The boys begin sneaking out at night and reading poems to each other in a cave. Their first escapade is one of the film’s defining moments, jam-packed with plenteous youthful energy. When they return from the “meeting” something is different about them. They are more daring. Neil decides to audition for a local production of A Midsummer Night’s Dream, Knox resolves to pursue a girl he is infatuated with, and Charlie changes his name to Nwanda and engages in a series of stunts, each more daring than the next. In a way, the film is less about Jack Keating’s teachings than it is about how they affect the students subjected to them.

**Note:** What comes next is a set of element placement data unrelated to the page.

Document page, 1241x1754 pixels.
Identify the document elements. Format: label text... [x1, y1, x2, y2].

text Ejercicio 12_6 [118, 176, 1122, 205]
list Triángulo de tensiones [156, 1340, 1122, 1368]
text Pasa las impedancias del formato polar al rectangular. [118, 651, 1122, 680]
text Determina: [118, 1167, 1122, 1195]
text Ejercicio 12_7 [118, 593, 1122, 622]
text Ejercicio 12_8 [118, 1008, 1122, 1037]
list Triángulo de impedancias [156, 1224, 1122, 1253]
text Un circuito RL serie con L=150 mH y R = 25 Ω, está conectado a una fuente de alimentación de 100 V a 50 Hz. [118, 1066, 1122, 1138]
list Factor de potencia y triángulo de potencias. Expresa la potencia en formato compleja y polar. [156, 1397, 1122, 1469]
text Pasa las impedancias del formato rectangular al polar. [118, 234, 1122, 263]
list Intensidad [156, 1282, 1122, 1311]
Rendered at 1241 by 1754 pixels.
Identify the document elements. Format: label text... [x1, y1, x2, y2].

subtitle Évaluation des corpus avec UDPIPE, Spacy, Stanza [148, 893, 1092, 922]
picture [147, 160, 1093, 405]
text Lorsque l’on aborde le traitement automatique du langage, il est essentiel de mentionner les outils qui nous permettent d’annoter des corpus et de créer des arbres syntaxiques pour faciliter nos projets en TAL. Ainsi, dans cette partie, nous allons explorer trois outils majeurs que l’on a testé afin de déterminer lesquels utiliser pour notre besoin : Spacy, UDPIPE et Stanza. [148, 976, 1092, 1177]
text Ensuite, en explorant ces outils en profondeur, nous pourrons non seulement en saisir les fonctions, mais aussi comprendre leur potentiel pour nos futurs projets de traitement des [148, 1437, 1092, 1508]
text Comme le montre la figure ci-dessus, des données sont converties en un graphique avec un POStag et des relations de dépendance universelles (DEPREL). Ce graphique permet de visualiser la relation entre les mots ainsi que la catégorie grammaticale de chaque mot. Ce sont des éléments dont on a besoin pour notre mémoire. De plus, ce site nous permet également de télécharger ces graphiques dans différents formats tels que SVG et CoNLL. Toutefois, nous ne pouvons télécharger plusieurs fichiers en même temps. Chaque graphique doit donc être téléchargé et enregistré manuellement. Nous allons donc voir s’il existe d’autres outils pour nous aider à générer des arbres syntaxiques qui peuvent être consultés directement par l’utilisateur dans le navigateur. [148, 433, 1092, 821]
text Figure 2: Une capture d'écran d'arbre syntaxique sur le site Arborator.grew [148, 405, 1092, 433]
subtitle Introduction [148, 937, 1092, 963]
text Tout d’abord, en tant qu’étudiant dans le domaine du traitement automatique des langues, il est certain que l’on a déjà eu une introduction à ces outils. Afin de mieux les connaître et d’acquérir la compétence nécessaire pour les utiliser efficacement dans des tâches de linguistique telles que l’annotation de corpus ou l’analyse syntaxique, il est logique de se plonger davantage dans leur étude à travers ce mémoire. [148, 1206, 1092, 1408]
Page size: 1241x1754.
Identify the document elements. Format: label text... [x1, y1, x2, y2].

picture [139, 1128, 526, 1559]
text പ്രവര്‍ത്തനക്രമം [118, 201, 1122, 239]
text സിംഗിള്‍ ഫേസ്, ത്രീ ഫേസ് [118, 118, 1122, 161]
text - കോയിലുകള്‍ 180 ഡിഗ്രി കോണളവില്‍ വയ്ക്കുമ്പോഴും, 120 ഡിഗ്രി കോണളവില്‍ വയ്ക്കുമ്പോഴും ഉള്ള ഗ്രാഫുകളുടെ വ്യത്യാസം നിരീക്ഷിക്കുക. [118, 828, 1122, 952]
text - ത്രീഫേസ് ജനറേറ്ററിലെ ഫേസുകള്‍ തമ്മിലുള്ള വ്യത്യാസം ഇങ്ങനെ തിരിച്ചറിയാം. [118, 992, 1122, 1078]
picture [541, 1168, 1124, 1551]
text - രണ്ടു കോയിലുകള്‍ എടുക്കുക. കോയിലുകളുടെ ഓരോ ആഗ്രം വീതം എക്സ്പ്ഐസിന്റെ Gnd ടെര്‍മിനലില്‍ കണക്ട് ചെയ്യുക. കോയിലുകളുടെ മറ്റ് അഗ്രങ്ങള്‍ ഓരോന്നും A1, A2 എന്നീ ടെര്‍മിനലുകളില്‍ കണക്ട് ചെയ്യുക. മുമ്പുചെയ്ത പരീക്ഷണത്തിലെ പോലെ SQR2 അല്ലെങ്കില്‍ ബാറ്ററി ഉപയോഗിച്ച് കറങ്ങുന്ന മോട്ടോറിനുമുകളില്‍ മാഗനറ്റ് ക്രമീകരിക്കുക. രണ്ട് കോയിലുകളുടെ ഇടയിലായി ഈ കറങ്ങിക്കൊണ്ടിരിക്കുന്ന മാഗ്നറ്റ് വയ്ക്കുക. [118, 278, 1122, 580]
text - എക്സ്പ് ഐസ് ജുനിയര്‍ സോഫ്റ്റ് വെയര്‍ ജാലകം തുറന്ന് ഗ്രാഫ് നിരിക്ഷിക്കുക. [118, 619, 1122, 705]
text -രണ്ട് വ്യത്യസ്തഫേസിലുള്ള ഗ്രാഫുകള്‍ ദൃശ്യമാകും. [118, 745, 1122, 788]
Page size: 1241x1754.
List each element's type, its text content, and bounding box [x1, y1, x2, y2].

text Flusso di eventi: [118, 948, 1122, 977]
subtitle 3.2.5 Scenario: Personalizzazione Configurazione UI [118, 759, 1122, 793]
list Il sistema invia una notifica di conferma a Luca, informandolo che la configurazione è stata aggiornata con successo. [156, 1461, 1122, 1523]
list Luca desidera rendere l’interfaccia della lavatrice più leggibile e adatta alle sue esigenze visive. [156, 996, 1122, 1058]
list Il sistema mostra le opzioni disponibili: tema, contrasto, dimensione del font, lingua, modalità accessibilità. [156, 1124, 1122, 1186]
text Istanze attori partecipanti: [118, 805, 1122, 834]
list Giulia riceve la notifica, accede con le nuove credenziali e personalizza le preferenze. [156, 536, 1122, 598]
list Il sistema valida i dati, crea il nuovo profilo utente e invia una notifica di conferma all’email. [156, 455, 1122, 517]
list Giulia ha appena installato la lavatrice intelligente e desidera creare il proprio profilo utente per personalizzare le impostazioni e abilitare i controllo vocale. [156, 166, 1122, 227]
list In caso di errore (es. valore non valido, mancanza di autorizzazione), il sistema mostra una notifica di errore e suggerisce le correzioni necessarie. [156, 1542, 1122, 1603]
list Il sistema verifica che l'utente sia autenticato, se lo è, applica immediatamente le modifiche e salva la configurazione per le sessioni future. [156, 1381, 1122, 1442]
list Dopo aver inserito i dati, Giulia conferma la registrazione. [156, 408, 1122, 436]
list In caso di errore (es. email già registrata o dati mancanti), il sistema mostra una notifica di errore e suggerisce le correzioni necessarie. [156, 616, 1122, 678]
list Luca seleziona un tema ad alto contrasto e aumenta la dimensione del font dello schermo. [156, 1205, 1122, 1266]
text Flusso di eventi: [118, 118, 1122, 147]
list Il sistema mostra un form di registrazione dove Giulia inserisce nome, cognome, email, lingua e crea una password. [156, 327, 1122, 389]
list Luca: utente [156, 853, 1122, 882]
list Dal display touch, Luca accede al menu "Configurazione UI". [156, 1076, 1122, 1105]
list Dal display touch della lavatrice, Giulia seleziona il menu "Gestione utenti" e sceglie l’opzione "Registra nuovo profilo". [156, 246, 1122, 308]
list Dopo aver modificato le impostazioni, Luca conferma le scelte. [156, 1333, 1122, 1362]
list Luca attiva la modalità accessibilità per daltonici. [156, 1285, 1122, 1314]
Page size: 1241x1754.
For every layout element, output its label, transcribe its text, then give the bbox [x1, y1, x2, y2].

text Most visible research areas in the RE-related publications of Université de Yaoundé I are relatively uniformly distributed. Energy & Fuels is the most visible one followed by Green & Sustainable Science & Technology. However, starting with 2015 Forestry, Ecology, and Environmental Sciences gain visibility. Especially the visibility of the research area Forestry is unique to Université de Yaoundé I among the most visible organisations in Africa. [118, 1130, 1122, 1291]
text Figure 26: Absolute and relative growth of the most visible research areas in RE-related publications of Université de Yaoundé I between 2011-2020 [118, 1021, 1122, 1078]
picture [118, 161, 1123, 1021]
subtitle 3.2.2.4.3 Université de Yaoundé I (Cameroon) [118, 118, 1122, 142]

And the effect is a varying one. Neil, whose father rejects his dreams of becoming an actor, is pulled out of the school. Unable to cope, he commits suicide, in a scene that is almost painful to watch. Knox summons his courage, and goes after Chris, the young woman of his affections. We don’t really find out how this arc ends. Charlie is ultimately expelled for attacking a boy who blames Neil’s death on their beloved Mr. Keating. Mr. Keating is fired in the end.
I think a lot of people remember the transformational coming of age story of Dead Poet’s Society. That is easily the most enjoyable part to watch. Seeing Williams fired up about the written word, doing things like making his students kick a ball after reciting poetry, and urging them to engage in their unique bizarre walks in the courtyard is a certainly a satisfying experience. What they don’t seem to remember, is what a tragedy the film is. A boy is killed, and the remaining members of the group (save for Charlie) don’t possess the gumption to do what’s right in the end. Nobody tells the administration the truth about what caused the incident, and a man who loves to teach, with a passion, is removed from his post. Sure, they all stand up on their desks in the end, out of respect, or is it be out of guilt, for their deviance from Keating’s principles?
Nonetheless, Dead Poet’s Society is a masterful production. Robin Williams’ impression of John Wayne playing Macbeth is cause alone to view it. A talent gone too soon, his body of work sets a definite standard of excellence. Dead Poets Society is no different.